### RAW DATA
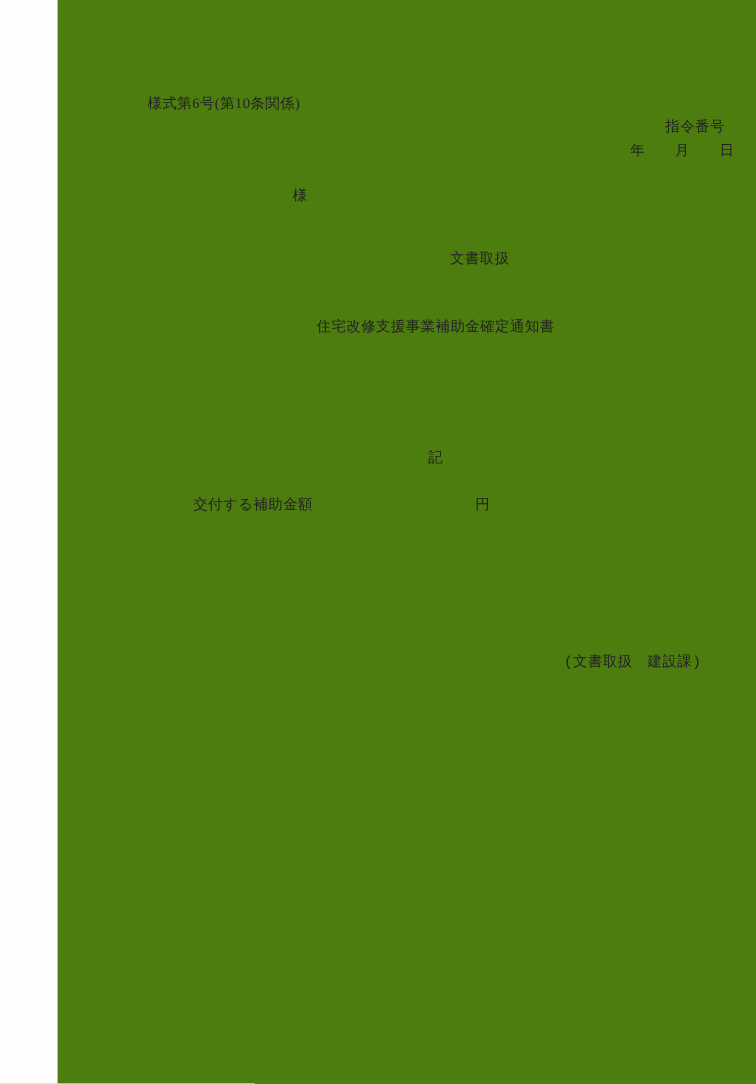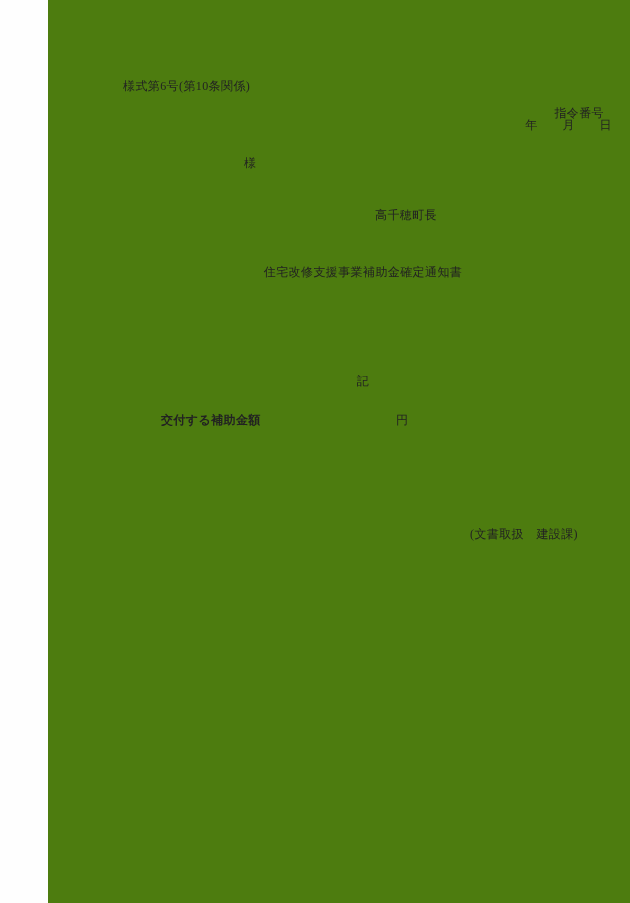--- a/index.html
+++ b/index.html
@@ -26,7 +26,7 @@
     white-space: pre;
   }
   .form-number   { left: 75px;  top: 79px; }
-  .directive-number { right: 74px; top: 106px;  text-align: left; }
+  .directive-number { right: 74px; top: 98px;  text-align: left; }
   .date-line     { right: 66px; top: 118px; text-align: center; }
   .addressee     { left: 196px; top: 156px; }
   .sender        { left: 327px; top: 208px; }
######
▶ _WORK REQUEST_
Please give all of the material again, exactly, without the images.

▶ _RESPONSE_
--- a/index.html
+++ b/index.html
@@ -26,7 +26,7 @@
     white-space: pre;
   }
   .form-number   { left: 75px;  top: 79px; }
-  .directive-number { right: 74px; top: 106px;  text-align: left; }
+  .directive-number { right: 74px; top: 98px;  text-align: left; }
   .date-line     { right: 66px; top: 118px; text-align: center; }
   .addressee     { left: 196px; top: 156px; }
   .sender        { left: 327px; top: 208px; }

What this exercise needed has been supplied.